Jan 5, 2022 - Politics & Policy

Maricopa County refutes Arizona election audit's "faulty and inaccurate conclusions"

Photo of a masked worker holding two boxes of hand audit batches of votes

A contractor working for Cyber Ninjas, a firm hired by the Arizona state Senate to review election results, transports ballots on May 1, 2021, in Phoenix. Photo: Courtney Pedroza via Getty Images

The Republican-led Maricopa County released a report on Wednesday that is a near point-by-point rebuttal of the faulty analysis, inaccurate claims and misleading conclusions that they say appear in an Arizona Senate audit of the 2020 election.

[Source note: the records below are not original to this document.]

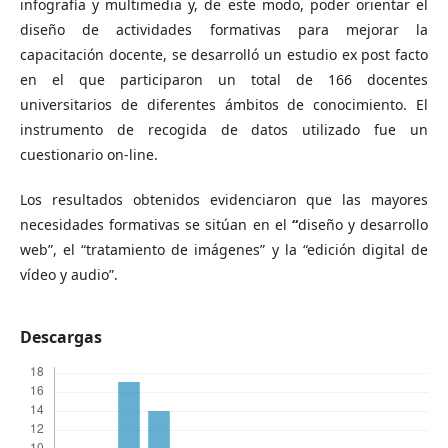
infografía y multimedia y, de este modo, poder orientar el
diseño de actividades formativas para mejorar la
capacitación docente, se desarrolló un estudio ex post facto
en el que participaron un total de 166 docentes
universitarios de diferentes ámbitos de conocimiento. El
instrumento de recogida de datos utilizado fue un
cuestionario on-line.
Los resultados obtenidos evidenciaron que las mayores
necesidades formativas se sitúan en el
“
diseño y desarrollo
web”, el “tratamiento de imágenes” y la “edición digital de
vídeo y audio”.
Descargas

Why it matters: Fueled by former President Trump's baseless claims of election fraud, the GOP-led audit escalated into a fiasco last year. Despite no evidence of fraud and objections from the GOP-backed Maricopa County Board of Supervisors, the Arizona Senate refused to call it off.

Details: Florida-based Cyber Ninjas made "faulty and inaccurate conclusions" about over 53,000 ballots in its hand count of 2.1 million paper ballots, according to the 93-page report, prepared by the Maricopa County Elections Department. These include claims about voters who moved, voter registration and ballot duplication.

  • "In total, we found fewer than 100 potentially questionable ballots cast out of 2.1 million. This is the very definition of exceptionally rare."
  • "None of these instances impacted the outcome of races and a thorough review by our election professionals confirmed there were no systemic issues related to ballot counting and processing in the November 2020 General Election," the authors noted in the report, entitled: "Correcting the Record: Maricopa County’s In-Depth Analysis of the Senate Inquiry."
  • An analysis of "anomalies" from EchoMail, another contractor that reviewed early ballot affidavit images, was based on a "flawed understanding of signature verification laws and practices."
  • The report also invalidated accusations from CyFIR, which reviewed election equipment and claimed county staff intentionally deleted files and logs.

The big picture: Wisconsin, Georgia, Pennsylvania and Michigan launched their own election audits but found few fraudulent votes, per the Brennan Center for Justice.